(Dataset entries)
= = =

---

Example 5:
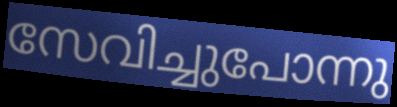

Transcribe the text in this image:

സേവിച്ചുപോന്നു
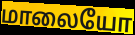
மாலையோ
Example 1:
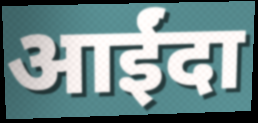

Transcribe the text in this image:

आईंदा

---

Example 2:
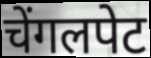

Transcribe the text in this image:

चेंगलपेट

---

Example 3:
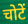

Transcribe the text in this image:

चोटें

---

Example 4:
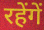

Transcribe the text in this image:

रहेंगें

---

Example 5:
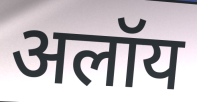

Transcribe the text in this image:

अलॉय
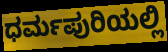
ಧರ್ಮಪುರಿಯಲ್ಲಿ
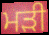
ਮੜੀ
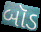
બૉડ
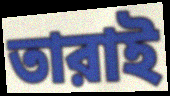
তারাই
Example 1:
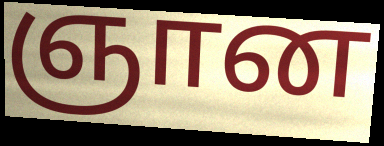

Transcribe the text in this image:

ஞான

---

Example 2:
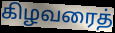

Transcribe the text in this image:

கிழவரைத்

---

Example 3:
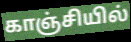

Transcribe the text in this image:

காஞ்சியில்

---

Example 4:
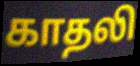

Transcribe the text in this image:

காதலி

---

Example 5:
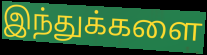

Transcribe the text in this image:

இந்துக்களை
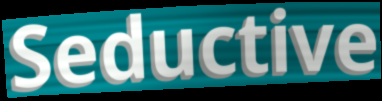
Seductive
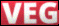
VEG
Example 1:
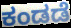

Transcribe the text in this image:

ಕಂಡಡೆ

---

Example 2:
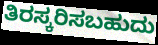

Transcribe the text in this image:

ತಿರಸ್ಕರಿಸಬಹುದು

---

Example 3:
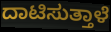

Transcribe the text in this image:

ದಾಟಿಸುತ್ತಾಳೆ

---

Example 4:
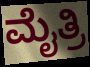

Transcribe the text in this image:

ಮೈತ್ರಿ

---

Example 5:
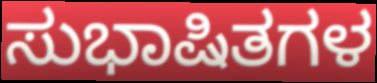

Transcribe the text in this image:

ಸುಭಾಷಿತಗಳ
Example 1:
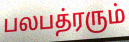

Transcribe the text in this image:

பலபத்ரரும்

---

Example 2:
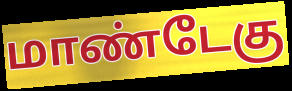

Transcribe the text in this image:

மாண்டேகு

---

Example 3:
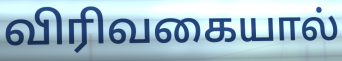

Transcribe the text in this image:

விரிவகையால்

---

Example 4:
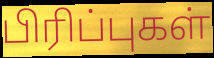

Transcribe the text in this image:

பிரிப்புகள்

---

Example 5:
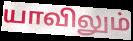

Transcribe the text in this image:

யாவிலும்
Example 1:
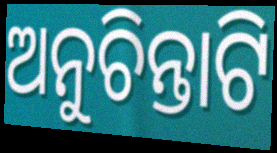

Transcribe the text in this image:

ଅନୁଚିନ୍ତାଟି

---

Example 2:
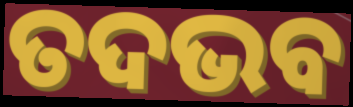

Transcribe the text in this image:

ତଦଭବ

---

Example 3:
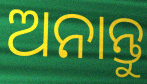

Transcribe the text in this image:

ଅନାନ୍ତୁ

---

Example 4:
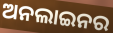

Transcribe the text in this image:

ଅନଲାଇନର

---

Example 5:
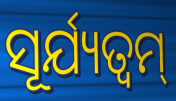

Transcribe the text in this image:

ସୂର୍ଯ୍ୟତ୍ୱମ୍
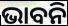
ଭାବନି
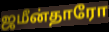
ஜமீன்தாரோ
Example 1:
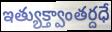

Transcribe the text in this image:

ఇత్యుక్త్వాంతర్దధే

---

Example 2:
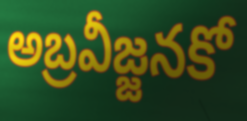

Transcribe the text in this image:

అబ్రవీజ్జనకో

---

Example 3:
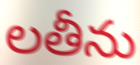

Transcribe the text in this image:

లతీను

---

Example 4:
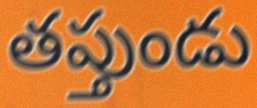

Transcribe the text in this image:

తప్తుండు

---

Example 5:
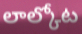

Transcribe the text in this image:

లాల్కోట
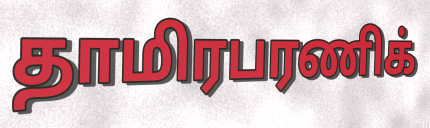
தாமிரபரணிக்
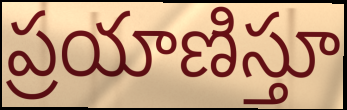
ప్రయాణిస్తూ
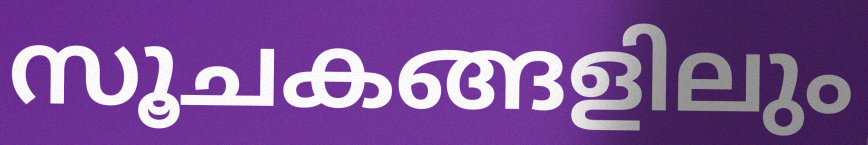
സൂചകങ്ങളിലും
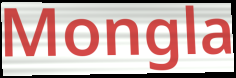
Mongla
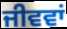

= = =

→ Work item
Since the pictures don't belong in the copy, copy only the rest of the entries above exactly.

→ Solution to this exercise
---

Example 5:

Transcribe the text in this image:

സേവിച്ചുപോന്നു
மாலையோ
Example 1:

Transcribe the text in this image:

आईंदा

---

Example 2:

Transcribe the text in this image:

चेंगलपेट

---

Example 3:

Transcribe the text in this image:

चोटें

---

Example 4:

Transcribe the text in this image:

रहेंगें

---

Example 5:

Transcribe the text in this image:

अलॉय
ಧರ್ಮಪುರಿಯಲ್ಲಿ
ਮੜੀ
બૉડ
তারাই
Example 1:

Transcribe the text in this image:

ஞான

---

Example 2:

Transcribe the text in this image:

கிழவரைத்

---

Example 3:

Transcribe the text in this image:

காஞ்சியில்

---

Example 4:

Transcribe the text in this image:

காதலி

---

Example 5:

Transcribe the text in this image:

இந்துக்களை
Seductive
VEG
Example 1:

Transcribe the text in this image:

ಕಂಡಡೆ

---

Example 2:

Transcribe the text in this image:

ತಿರಸ್ಕರಿಸಬಹುದು

---

Example 3:

Transcribe the text in this image:

ದಾಟಿಸುತ್ತಾಳೆ

---

Example 4:

Transcribe the text in this image:

ಮೈತ್ರಿ

---

Example 5:

Transcribe the text in this image:

ಸುಭಾಷಿತಗಳ
Example 1:

Transcribe the text in this image:

பலபத்ரரும்

---

Example 2:

Transcribe the text in this image:

மாண்டேகு

---

Example 3:

Transcribe the text in this image:

விரிவகையால்

---

Example 4:

Transcribe the text in this image:

பிரிப்புகள்

---

Example 5:

Transcribe the text in this image:

யாவிலும்
Example 1:

Transcribe the text in this image:

ଅନୁଚିନ୍ତାଟି

---

Example 2:

Transcribe the text in this image:

ତଦଭବ

---

Example 3:

Transcribe the text in this image:

ଅନାନ୍ତୁ

---

Example 4:

Transcribe the text in this image:

ଅନଲାଇନର

---

Example 5:

Transcribe the text in this image:

ସୂର୍ଯ୍ୟତ୍ୱମ୍
ଭାବନି
ஜமீன்தாரோ
Example 1:

Transcribe the text in this image:

ఇత్యుక్త్వాంతర్దధే

---

Example 2:

Transcribe the text in this image:

అబ్రవీజ్జనకో

---

Example 3:

Transcribe the text in this image:

లతీను

---

Example 4:

Transcribe the text in this image:

తప్తుండు

---

Example 5:

Transcribe the text in this image:

లాల్కోట
தாமிரபரணிக்
ప్రయాణిస్తూ
സൂചകങ്ങളിലും
Mongla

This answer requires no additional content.